Lista de actividades:
[1] Responde las siguientes preguntas a partir del texto sobre la nomofobia.
(a) ¿Cómo se llama el miedo a los espacios cerrados?
(b) ¿En qué año se realizó el estudio al que se atribuye el término nomofobia?
(c) ¿A qué lugares evitan ir los afectados?
[2] Escribe la continuación del texto sobre la nomofobia a partir de su última oración.

Texto extraído:
● ● ●

¿Quién no se ha olvidado alguna vez el teléfono móvil en casa o en el coche y ha sufrido cierta ansiedad por no tenerlo encima? Es algo normal. En una sociedad hiperconectada como la nuestra, los dispositivos inteligentes se han convertido en nuestros compañeros de bolsillo y de vida, y nos acompañan allá donde vamos. Ahora bien, si nuestra dependencia es muy grande y no podemos pasar sin ellos, si somos esclavos del smartphone, entonces podríamos sufrir ‘nomofobia’.
La fobia es un temor fuerte e irracional a algo que representa poco o ningún peligro real. Existen muchos tipos de fobias, clasificadas dentro de los trastornos de ansiedad. Por ejemplo, a las alturas (acrofobia), a los espacios abiertos (agorafobia), a los espacios cerrados (claustrofobia), a coger un avión, a los animales o a la simple visión de unas gotas de sangre.
En el caso que nos ocupa, el de las nuevas tecnologías, se trataría de un miedo irracional a estar sin teléfono móvil o a quedarse incomunicado sin internet.
El término nomofobia es un acrónimo de la expresión inglesa “no-mobile-phone phobia”, que se atribuye a un estudio realizado en 2011 por el departamento de correos británico, el Royal Mail, y el instituto demoscópico YouGov para evaluar la relación de los usuarios con los teléfonos móviles.
Muchos expertos niegan la existencia de la nomofobia porque no tiene amparo científico y acaba ‘patologizando’, con las implicaciones que eso tiene, lo que no sería una adicción, sino una dependencia excesiva. Lo que es indudable es que este uso problemático del smartphone está cada vez más extendido. Y, en algunos casos es muy preocupante, sea o no una adicción reconocida, con consecuencias muy perjudiciales.
Así, podemos reconocer en los afectados una serie de patrones comunes: miran de manera constante el móvil para ver si han recibido algún mensaje, sacrifican horas de sueño para permanecer activos en las redes sociales, siempre están pendientes de localizar un enchufe para cargar la batería, evitan ir a lugares donde no hay cobertura y no apagan el móvil en ningún momento.

● ● ●

Datos proporcionados:
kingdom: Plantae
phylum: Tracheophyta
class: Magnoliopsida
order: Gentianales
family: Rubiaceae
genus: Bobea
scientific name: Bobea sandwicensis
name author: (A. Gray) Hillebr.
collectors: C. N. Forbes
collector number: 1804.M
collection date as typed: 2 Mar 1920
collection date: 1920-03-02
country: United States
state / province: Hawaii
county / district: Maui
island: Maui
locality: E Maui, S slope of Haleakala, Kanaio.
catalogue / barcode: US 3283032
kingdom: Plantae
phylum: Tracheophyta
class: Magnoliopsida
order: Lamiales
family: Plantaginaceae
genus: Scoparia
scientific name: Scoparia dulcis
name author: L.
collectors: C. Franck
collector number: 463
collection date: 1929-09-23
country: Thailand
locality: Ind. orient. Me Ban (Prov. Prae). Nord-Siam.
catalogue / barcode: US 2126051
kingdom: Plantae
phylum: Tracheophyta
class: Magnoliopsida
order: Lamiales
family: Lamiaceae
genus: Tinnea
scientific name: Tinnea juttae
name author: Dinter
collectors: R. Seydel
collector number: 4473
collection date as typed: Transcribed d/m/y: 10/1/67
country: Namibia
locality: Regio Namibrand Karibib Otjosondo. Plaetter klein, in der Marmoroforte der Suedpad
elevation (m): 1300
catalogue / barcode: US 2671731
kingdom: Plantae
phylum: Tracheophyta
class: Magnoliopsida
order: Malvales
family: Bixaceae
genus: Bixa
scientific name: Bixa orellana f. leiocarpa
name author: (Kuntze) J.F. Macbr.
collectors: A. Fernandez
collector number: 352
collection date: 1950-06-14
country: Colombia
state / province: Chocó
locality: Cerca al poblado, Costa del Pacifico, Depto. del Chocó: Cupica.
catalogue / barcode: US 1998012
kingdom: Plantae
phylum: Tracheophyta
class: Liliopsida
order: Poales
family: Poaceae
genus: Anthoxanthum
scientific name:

● ● ●

Respuestas:
[1]
(a) Claustrofobia.
(b) En 2011.
(c) A lugares donde no hay cobertura.

[2]
Si no pueden hacer uso instantáneo del dispositivo inteligente, pueden experimentar síntomas como ansiedad, nerviosismo, un estrés elevado, taquicardias, dolores de cabeza o de estómago e, incluso, ataques de pánico.
Esta alta dependencia les lleva a modificar sus rutinas (retrasar el sueño o comer más rápido para coger el terminal), a alteraciones del comportamiento (se muestran más irritables) y a sufrir interferencias en su concentración y atención, lo que puede afectar a su rendimiento laboral y/o académico.
Con respecto a la socialización, se acaban aislando, abandonando ciertos hábitos como reunirse con amigos o charlar con la familia, lo que desemboca en la pérdida de relaciones interpersonales y en la dificultad para establecer nuevos lazos afectivos. Como consecuencia de ello, pueden experimentar sentimientos de tristeza, culpa y frustración.
Esta dependencia o adicción puede afectar a personas de todas las edades, aunque es más común entre los adolescentes, nativos digitales que, además, se encuentran en una etapa crítica de su evolución y maduración personal.
De acuerdo con los expertos, algunas personas son más vulnerables que otras, sobre todo aquellas con baja autoestima y dificultades para regularse emocionalmente y relacionarse.
Para evitar que este problema afecte a nuestro bienestar físico y mental, es necesario tomar conciencia de él e ir reduciendo progresivamente la exposición al móvil. Se trata de hacer un uso racional de él, a la vez que se recuperan o instauran actividades beneficiosas para escapar de esa ‘prisión’ en que se convierte el mundo virtual: salir más, quedar con otras personas, practicar deporte...
En el caso de los menores, los padres juegan un papel fundamental para vigilar que se cumplen unos determinados tiempos y pautas de exposición. Además, deben predicar con el ejemplo.
Y si uno no es capaz de superar el problema o su dependencia va a más, no hay que dudar en pedir ayuda al entorno. Las nuevas tecnologías suponen un gran avance y nos facilitan mucho la vida, pero hay que establecer una relación sana con ellas.